COMPLETE THE FOLLOWING ▸
a. What age does the blog entry say Lemmy is now?
b. Output the rows from the first one through the one containing "principles: principles -> requiring" as a Markdown table with the columns Number and Row, leaving out any blank lines.

DOCUMENT SEGMENT ▸
<<<<
Nancy sent Toney an email a few days ago, reporting “exciting news.” Are you ready for this one…? Apparently their oldest translucent child has started to develop body odor, and is now using deodorant. Hey, I told you this was big!
Yes, the family is treating it as an important milestone in the little weirdo’s maturation, and they’re celebrating and turning it into a week-long Festival of the New Smells… a veritable Carnival of the First Funk.
Blecch. The whole thing makes me slightly nauseous, if you want to know the truth. And if stinking is an accomplishment, then I met some of the most accomplished men of my generation on Ponce de Leon Avenue in Atlanta years ago. Perhaps I should’ve asked for their autographs?
I mean, WTF? I’ve heard of people (also freaks) having “first period” parties for their daughters, but never this crap. I’d like to know if they bought him a cake? And gave him gifts? Perhaps they invited some of his friends from school, to share in his magic moment? And, if so, I wonder if some of them were jealous, because they hadn’t yet achieved a pungent pit stench of their own?
Dammit! It’s pissing me off, just joking about it.
Wonder what they’ll do the first time they catch him waxin’ his dolphin to a photo of Ole Kirk Christiansen, or something? Bring in a bounce-house? Good god… let’s just move on.
I was listening to Adam Carolla’s podcast a few nights ago, and Lemmy was the guest. During the interview Adam asked him if he’d ever had a job outside of music, and Lemmy launched into an incoherent story about briefly working as a house painter, in Wales.
He said they painted the home of a flamboyant gay man, with the name of… Mr. Brownsword. Then he added, “I swear it’s true. That’s something you couldn’t make up!” Heh. I don’t believe a word of it, I think you could definitely make it up, but it made me laugh anyway.
Did you know that Lemmy is now 65? Holy shitballs!
I got my hair cut a few days ago, and the woman said I look like Skippy Hicks, or whatever that guy from American Idol is called. She was talking about my graying hair, which has hyper-accelerated over the past year or so. Now it’s roughly 60% dark brown, 40% gray. It’s disturbing.
>>>>
SUPPLIED MATERIAL ▸
<<<<
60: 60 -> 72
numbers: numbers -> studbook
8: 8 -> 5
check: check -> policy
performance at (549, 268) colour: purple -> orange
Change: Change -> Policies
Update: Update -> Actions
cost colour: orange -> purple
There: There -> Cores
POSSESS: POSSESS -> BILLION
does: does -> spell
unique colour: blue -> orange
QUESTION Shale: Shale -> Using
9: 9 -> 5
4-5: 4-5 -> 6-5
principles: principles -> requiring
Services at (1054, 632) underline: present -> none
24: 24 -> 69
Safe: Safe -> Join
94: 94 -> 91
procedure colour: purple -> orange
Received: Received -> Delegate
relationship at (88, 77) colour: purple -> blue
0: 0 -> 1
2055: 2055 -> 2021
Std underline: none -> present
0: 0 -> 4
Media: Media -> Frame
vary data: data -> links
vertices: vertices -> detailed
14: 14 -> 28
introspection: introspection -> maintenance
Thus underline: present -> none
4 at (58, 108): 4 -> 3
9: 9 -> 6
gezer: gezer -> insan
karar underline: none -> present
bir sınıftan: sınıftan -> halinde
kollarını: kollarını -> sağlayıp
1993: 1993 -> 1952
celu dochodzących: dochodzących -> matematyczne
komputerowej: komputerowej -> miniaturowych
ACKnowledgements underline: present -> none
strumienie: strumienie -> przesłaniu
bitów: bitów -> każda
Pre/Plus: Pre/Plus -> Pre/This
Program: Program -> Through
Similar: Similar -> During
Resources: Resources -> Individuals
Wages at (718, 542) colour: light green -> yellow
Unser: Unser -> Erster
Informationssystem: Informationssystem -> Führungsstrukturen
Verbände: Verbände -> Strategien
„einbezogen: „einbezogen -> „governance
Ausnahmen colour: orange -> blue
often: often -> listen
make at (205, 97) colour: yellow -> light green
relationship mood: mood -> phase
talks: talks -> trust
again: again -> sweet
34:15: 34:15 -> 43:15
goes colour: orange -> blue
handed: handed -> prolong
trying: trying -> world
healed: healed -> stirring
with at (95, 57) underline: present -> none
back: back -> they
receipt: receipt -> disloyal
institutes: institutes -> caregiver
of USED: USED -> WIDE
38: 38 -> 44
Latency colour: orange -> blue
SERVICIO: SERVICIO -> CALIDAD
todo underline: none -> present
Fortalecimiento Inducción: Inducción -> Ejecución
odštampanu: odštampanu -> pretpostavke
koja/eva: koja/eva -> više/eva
>>>>
THE REPLIES ▸
a. 65

b.
| Number | Row |
|---|---|
| 1 | 60: 60 -> 72 |
| 2 | numbers: numbers -> studbook |
| 3 | 8: 8 -> 5 |
| 4 | check: check -> policy |
| 5 | performance at (549, 268) colour: purple -> orange |
| 6 | Change: Change -> Policies |
| 7 | Update: Update -> Actions |
| 8 | cost colour: orange -> purple |
| 9 | There: There -> Cores |
| 10 | POSSESS: POSSESS -> BILLION |
| 11 | does: does -> spell |
| 12 | unique colour: blue -> orange |
| 13 | QUESTION Shale: Shale -> Using |
| 14 | 9: 9 -> 5 |
| 15 | 4-5: 4-5 -> 6-5 |
| 16 | principles: principles -> requiring |